» **BRIEF**:
Among the records below, find the lines that contain "single" and copy each of them.

--- STUDY MATERIAL Enclosed Below ---

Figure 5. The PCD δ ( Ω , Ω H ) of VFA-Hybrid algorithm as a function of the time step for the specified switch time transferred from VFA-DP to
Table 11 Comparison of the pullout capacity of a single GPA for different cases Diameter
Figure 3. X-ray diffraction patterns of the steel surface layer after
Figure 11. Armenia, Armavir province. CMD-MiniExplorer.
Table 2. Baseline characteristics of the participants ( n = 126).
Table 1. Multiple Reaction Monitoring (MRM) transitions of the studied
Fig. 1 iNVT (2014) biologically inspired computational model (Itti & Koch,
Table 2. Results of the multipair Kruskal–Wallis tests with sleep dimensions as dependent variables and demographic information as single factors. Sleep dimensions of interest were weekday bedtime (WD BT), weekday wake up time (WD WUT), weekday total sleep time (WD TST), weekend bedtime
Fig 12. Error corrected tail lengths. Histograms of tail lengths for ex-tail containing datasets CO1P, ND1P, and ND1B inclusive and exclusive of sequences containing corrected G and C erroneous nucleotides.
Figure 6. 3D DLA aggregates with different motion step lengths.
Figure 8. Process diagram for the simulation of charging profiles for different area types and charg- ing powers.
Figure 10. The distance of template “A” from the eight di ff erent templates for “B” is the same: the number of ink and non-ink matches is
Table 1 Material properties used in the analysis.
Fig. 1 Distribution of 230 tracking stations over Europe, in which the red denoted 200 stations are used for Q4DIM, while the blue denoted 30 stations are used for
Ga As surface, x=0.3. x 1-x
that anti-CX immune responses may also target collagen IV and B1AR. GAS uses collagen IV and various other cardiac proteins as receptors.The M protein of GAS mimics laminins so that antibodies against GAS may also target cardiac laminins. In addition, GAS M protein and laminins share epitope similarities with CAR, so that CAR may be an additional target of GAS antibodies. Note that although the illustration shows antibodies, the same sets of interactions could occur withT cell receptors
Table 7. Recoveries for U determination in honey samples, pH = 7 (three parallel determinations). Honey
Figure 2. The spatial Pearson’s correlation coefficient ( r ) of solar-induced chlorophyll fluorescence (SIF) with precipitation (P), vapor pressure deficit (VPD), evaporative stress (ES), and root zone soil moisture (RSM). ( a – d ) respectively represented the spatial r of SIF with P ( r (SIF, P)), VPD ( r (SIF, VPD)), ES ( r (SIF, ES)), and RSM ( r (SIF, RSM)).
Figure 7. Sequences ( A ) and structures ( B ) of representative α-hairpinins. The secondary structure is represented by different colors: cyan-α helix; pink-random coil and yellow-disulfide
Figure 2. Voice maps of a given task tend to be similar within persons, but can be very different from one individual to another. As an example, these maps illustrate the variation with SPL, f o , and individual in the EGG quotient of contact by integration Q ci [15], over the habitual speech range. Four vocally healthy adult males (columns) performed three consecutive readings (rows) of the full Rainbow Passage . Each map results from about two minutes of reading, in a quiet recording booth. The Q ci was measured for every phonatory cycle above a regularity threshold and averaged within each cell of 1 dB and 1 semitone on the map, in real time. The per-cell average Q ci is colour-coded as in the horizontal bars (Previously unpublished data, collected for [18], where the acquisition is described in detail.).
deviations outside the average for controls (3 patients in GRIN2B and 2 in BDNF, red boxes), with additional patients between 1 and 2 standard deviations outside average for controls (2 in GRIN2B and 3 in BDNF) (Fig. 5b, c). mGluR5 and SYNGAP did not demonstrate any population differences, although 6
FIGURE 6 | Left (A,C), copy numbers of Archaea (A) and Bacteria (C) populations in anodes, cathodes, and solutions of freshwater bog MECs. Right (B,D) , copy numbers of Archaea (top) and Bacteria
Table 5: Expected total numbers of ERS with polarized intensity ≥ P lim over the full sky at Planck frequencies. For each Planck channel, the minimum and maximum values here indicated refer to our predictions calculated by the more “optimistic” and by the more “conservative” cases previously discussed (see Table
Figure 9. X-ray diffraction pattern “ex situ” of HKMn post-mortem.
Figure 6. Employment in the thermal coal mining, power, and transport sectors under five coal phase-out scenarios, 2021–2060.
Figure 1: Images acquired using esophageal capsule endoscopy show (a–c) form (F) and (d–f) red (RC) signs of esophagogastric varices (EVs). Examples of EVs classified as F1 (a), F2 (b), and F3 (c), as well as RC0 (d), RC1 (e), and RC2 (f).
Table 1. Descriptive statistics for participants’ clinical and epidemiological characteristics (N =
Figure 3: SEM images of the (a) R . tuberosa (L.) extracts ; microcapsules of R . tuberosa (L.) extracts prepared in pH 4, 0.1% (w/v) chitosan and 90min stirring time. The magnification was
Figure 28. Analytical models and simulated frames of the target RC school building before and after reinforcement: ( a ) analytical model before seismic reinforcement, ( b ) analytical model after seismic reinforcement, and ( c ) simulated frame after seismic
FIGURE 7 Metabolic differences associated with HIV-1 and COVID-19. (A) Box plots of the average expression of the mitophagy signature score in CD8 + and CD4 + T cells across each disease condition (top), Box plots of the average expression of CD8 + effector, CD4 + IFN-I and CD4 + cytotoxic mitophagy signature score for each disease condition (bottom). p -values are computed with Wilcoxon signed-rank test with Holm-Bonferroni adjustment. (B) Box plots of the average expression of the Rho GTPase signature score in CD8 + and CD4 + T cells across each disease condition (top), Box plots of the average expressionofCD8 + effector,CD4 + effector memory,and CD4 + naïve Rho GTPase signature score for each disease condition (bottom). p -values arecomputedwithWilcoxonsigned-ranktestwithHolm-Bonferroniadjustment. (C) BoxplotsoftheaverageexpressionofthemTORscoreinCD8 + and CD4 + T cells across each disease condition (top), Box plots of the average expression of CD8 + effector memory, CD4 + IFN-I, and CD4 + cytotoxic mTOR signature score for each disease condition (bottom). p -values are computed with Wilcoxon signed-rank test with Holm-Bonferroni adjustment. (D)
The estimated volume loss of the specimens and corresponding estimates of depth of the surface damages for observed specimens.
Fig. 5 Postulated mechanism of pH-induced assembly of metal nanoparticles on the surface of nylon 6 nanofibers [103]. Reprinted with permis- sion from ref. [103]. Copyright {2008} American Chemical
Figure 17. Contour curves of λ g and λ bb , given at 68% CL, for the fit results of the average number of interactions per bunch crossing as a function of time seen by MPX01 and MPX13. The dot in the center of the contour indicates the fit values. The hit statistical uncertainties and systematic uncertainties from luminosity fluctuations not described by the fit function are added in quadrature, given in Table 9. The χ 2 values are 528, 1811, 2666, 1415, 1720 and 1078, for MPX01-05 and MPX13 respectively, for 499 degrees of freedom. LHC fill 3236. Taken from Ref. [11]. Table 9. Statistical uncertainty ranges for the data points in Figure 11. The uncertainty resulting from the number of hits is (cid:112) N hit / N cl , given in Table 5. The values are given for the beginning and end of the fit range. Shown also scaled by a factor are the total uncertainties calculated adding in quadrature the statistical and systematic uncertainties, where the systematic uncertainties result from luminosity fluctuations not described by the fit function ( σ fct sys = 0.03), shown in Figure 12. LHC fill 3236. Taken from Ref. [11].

--- End of Enclosed STUDY MATERIAL ---

» **SOLUTION TO THIS EXERCISE**:
Table 11 Comparison of the pullout capacity of a single GPA for different cases Diameter
Table 2. Results of the multipair Kruskal–Wallis tests with sleep dimensions as dependent variables and demographic information as single factors. Sleep dimensions of interest were weekday bedtime (WD BT), weekday wake up time (WD WUT), weekday total sleep time (WD TST), weekend bedtime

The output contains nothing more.